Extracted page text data
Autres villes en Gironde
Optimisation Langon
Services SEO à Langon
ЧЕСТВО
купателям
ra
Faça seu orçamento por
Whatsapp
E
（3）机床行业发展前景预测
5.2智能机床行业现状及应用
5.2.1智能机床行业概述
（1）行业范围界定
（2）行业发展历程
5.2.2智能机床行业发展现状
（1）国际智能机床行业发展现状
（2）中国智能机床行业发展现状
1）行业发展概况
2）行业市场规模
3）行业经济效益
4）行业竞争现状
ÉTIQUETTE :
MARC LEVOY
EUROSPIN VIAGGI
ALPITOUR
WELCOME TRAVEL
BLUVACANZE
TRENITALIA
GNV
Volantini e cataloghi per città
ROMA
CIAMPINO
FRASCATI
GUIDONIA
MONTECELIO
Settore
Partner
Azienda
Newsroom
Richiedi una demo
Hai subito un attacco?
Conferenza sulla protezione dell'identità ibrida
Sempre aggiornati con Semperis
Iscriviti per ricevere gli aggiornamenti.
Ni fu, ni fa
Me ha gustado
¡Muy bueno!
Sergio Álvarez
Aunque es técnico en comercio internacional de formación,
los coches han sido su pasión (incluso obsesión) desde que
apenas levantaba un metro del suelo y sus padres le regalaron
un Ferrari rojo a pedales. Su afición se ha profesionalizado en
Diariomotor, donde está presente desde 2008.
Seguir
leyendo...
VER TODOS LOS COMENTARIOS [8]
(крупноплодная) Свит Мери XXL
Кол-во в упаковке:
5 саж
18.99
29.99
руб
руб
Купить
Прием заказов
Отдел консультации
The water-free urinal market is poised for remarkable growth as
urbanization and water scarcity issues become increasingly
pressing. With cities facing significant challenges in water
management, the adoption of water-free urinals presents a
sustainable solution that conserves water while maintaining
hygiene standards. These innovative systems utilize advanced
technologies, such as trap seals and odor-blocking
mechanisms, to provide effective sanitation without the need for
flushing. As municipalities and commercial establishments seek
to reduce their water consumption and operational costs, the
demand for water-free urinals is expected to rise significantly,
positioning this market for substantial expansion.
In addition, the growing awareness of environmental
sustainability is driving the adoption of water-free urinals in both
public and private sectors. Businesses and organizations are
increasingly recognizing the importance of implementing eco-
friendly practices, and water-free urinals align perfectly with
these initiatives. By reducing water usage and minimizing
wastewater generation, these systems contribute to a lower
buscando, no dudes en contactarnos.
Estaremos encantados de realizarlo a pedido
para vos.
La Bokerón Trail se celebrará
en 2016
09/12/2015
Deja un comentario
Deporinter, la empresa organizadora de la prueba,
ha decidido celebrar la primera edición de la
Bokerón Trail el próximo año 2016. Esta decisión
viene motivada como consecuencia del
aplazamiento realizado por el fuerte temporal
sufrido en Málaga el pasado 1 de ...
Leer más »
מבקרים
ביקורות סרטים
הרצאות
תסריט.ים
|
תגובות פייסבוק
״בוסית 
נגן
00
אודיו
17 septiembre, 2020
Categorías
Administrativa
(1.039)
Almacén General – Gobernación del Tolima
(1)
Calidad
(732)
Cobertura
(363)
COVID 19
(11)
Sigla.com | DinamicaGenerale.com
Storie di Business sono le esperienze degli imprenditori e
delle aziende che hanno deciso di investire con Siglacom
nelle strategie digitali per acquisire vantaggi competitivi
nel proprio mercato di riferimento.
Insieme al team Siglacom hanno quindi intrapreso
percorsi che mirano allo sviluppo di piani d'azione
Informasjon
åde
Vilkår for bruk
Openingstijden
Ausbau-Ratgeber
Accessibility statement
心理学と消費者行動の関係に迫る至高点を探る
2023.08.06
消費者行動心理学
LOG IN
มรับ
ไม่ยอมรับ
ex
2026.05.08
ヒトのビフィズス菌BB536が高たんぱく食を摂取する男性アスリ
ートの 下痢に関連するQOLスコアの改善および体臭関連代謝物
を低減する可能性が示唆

_Exercise objective:_
Show every line in the records above that contains the word "Bokerón".

_Solution for this task:_
La Bokerón Trail se celebrará
Bokerón Trail el próximo año 2016. Esta decisión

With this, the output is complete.